Time slowed to half speed. What was happening? Was Caroline telling this nice rich lady we knew how to break into houses? Did it seem like we were casing her house right now as we were taking her candy? Was I standing there looking like a disheveled Dickensian street urchin? Was Caroline now telling her we had just finished breaking into a house?
          “My mommy taught me how to pop a lock…”
          I came to my senses. “Hahahahaha,” I laughed a little too loud and a little too long. “This kid!”
          The lady had a queer look on her face.
          “Let’s go Dorothy Anne,” I said, pulling Caroline away. Luckily a gang of confused Chinese children had wondered up on the lady’s doorstep as a distraction (a top-ranked private University happens to be a few streets away, so lots of nationalities new to trick-or-treating come out to see what Halloween is about).
          “Caroline, are you nuts?” I demanded. “You can’t tell people around here we break into houses, okay?” I thought about it. “Just in general that’s probably not a good idea. Maybe let’s just not mention it again at all, alright?”
          I realized of course, that it was my fault, as most things are. I looked down into the bucket. We got more from the first house here than from our entire block. Well at least at this rate we could leave soon. The rest of the night went without incident and I ended up carrying Caroline back to the car on my shoulders, something I do often.

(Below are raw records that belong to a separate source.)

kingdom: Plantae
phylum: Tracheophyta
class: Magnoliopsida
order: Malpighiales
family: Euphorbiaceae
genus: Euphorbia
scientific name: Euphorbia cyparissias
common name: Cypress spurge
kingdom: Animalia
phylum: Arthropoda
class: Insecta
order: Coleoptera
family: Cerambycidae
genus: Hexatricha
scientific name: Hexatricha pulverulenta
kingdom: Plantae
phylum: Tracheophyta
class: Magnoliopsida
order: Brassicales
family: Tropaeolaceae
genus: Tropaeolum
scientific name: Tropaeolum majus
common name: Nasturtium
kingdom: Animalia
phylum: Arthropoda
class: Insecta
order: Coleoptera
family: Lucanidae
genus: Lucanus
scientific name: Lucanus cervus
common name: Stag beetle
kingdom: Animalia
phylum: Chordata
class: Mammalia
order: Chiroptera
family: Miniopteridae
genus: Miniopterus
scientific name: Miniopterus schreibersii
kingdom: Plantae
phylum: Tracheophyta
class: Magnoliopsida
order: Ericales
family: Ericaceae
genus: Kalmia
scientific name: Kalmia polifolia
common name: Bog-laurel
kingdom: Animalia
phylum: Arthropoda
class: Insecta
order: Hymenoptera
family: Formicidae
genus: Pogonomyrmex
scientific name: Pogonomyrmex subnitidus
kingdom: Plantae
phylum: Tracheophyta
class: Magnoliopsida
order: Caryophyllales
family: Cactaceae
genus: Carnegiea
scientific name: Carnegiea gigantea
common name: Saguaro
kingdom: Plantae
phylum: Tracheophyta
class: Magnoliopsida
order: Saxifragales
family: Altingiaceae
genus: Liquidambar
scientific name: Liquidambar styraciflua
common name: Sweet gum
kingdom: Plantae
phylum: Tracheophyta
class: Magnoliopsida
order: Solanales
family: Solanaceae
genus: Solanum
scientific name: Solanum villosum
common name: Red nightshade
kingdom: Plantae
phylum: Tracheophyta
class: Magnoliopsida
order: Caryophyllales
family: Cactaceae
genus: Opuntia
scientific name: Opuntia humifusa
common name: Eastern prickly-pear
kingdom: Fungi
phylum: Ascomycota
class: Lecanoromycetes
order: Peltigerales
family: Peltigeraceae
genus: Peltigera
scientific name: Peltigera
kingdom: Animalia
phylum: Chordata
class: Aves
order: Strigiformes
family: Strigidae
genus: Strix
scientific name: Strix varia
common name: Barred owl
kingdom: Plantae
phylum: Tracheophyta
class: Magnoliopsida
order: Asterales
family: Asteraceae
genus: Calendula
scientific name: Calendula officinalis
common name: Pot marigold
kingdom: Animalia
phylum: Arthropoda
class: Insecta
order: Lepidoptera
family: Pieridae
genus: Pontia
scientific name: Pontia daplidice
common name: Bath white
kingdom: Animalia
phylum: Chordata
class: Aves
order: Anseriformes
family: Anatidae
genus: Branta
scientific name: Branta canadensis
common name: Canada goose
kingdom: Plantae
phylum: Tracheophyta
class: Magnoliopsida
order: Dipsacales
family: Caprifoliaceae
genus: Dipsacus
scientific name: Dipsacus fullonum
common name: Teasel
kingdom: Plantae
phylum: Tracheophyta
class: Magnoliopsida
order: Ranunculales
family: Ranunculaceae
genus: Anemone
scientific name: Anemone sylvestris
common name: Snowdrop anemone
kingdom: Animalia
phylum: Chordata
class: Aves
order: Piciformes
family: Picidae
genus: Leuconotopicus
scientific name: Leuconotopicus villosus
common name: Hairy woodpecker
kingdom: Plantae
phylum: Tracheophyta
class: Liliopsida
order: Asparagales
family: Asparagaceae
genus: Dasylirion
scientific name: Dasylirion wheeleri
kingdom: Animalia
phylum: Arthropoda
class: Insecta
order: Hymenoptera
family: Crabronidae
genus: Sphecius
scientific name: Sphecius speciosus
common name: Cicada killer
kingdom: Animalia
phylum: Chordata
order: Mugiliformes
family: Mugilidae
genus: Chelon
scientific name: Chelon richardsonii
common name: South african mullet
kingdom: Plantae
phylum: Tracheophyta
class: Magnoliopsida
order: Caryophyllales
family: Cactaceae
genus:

          “Mommy,” Caroline said as we piled in the car.
          “Yes sweetie?”
          “I love you.”
          “I love you too sweetie.”
          The next morning I took Caroline to the dentist because who the hell goes to the dentist the day after Halloween? I knew the office would be a ghost town and I was right. We have to go to a Medicaid clinic in the city because Caroline is technically a foster child and despite my ability to pay, my court-appointed custody, and the length of time she’s been with me, I cannot have her on my insurance. We are the minorities at the clinic. As she sat in a ripped chair while a kid with a neck tattoo gave her x-rays, I couldn’t help thinking what a strange life mine is, straddling such different worlds. I don’t belong in either one, but I’m used to feeling like I don’t belong—having jumped from school to school as a child and being different in a way I never understood then. My entire goal in life is to make sure Caroline feels like she does belong—that she belongs with me wherever we are. And that she’s happy.
          “No cavities, mama,” the dentist said after the exam. “Whatever you’re doing, keep doing it.”
          I thought of the broken window at home, and all the forgotten projects, and the list of unfinished chores. Then I thought of Caroline saying she loves me.
          “I will,” I said. And I smiled. Maybe I was doing something right.